The first Beginners session grew out of Thursday nights. Mike realised there was a growing need to provide something for anybody who didn't see themselves as a runner but wanted to exercise, as well as anybody returning to running. Mike and Graham Shooter devised a course where the final aim was to run for 30 minutes. This proved to be very successful and has grown city wide. 

The Beginners and running group always met at the end of the evening for 'games.' Who remembers running with a bean bag on their head, passing a tennis ball from chin to chin, wheelbarrow races and more? For a celebration of finishing the beginners course Mike devised the jampot challenge. The prizes being Mike's homemade jam (which was delicious).

What was Mike like as a runner? And any funny stories?

Mike was not only a member of STAC he was, for many years, a member of Newquay runners! His annual holidays were spent in Newquay and so he joined them so he had someone to talk to whilst he was running. 

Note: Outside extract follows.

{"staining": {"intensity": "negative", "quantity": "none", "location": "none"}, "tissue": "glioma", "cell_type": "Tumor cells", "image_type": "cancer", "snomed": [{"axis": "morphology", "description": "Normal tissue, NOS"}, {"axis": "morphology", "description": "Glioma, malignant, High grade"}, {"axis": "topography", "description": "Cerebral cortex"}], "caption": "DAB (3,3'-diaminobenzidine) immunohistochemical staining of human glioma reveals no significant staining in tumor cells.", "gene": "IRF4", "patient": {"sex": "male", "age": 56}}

From a three mile training run to a marathon Mike never stopped talking. After 2 miles I never listened but he carried on talking!

Mike just enjoyed running but he always looked forward to the cross country league races. The Great North Run was a regular. In the early days you were guaranteed a place as long as your entry was on the form printed in the local paper. 

For many years we travelled by car to South Shields and caught the Metro back to the start. At the end we got changed in the car. Not Mike. One year he disappeared only to return 15 minutes later looking pristine. He'd only gone into the car showroom and asked to use their shower. He did this for many years and they always looked forward to his arrival! 

Mike was determined to run the GNR when he was 70. He'd been injured and couldn't train as well as he hoped but he finished in 2 hrs 15 min. which was brilliant and I know he was proud of that.

What do you think Mike would make of STAC today?

Mike certainly wouldn't recognise today's STAC. I think he would applaud much of the innovations, especially the TNT. I don't think he would have enjoyed much of the form filling and organisation which is now necessary for a large running club.

Mike’s memory in the club and local running community lives on. Each year a ‘Mike Sellars Dedication to training’ trophy is awarded, there is a tree near the parkun start at Temple Newsam planted in his honour and at races such as the Temple Newsam Ten and Leeds Half there’s regularly a ‘Mike’s watering hole’ water-stop that Simon Sherras and others put on.